What is needed
Rewrite every line in the records below as a numbered list, leaving out any blank lines.

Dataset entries
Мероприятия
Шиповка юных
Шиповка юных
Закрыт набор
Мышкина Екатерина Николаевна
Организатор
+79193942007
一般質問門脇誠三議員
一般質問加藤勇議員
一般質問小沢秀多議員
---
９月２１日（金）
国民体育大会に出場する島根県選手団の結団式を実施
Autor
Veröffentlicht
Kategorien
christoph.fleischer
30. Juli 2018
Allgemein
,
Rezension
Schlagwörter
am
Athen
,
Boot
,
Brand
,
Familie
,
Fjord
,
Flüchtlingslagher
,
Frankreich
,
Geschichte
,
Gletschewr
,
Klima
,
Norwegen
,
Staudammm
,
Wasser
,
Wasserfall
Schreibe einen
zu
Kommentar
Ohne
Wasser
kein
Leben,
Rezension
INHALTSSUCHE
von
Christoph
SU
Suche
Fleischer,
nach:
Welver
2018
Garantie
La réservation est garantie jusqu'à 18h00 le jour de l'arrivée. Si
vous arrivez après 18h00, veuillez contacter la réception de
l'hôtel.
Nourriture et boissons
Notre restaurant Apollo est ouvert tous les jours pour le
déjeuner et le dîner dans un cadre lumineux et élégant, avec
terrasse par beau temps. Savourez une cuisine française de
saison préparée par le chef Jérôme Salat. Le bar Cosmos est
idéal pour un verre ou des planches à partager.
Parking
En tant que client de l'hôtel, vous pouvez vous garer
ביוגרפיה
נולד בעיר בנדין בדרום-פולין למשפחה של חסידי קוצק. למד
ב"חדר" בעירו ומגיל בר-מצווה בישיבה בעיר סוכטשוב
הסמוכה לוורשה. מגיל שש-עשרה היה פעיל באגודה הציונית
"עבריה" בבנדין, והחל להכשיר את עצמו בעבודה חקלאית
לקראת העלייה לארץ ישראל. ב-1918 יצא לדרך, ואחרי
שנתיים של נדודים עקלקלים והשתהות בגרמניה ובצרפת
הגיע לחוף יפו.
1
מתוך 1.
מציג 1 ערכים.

Output for this task
1. Мероприятия
2. Шиповка юных
3. Шиповка юных
4. Закрыт набор
5. Мышкина Екатерина Николаевна
6. Организатор
7. +79193942007
8. 一般質問門脇誠三議員
9. 一般質問加藤勇議員
10. 一般質問小沢秀多議員
11. ---
12. ９月２１日（金）
13. 国民体育大会に出場する島根県選手団の結団式を実施
14. Autor
15. Veröffentlicht
16. Kategorien
17. christoph.fleischer
18. 30. Juli 2018
19. Allgemein
20. ,
21. Rezension
22. Schlagwörter
23. am
24. Athen
25. ,
26. Boot
27. ,
28. Brand
29. ,
30. Familie
31. ,
32. Fjord
33. ,
34. Flüchtlingslagher
35. ,
36. Frankreich
37. ,
38. Geschichte
39. ,
40. Gletschewr
41. ,
42. Klima
43. ,
44. Norwegen
45. ,
46. Staudammm
47. ,
48. Wasser
49. ,
50. Wasserfall
51. Schreibe einen
52. zu
53. Kommentar
54. Ohne
55. Wasser
56. kein
57. Leben,
58. Rezension
59. INHALTSSUCHE
60. von
61. Christoph
62. SU
63. Suche
64. Fleischer,
65. nach:
66. Welver
67. 2018
68. Garantie
69. La réservation est garantie jusqu'à 18h00 le jour de l'arrivée. Si
70. vous arrivez après 18h00, veuillez contacter la réception de
71. l'hôtel.
72. Nourriture et boissons
73. Notre restaurant Apollo est ouvert tous les jours pour le
74. déjeuner et le dîner dans un cadre lumineux et élégant, avec
75. terrasse par beau temps. Savourez une cuisine française de
76. saison préparée par le chef Jérôme Salat. Le bar Cosmos est
77. idéal pour un verre ou des planches à partager.
78. Parking
79. En tant que client de l'hôtel, vous pouvez vous garer
80. ביוגרפיה
81. נולד בעיר בנדין בדרום-פולין למשפחה של חסידי קוצק. למד
82. ב"חדר" בעירו ומגיל בר-מצווה בישיבה בעיר סוכטשוב
83. הסמוכה לוורשה. מגיל שש-עשרה היה פעיל באגודה הציונית
84. "עבריה" בבנדין, והחל להכשיר את עצמו בעבודה חקלאית
85. לקראת העלייה לארץ ישראל. ב-1918 יצא לדרך, ואחרי
86. שנתיים של נדודים עקלקלים והשתהות בגרמניה ובצרפת
87. הגיע לחוף יפו.
88. 1
89. מתוך 1.
90. מציג 1 ערכים.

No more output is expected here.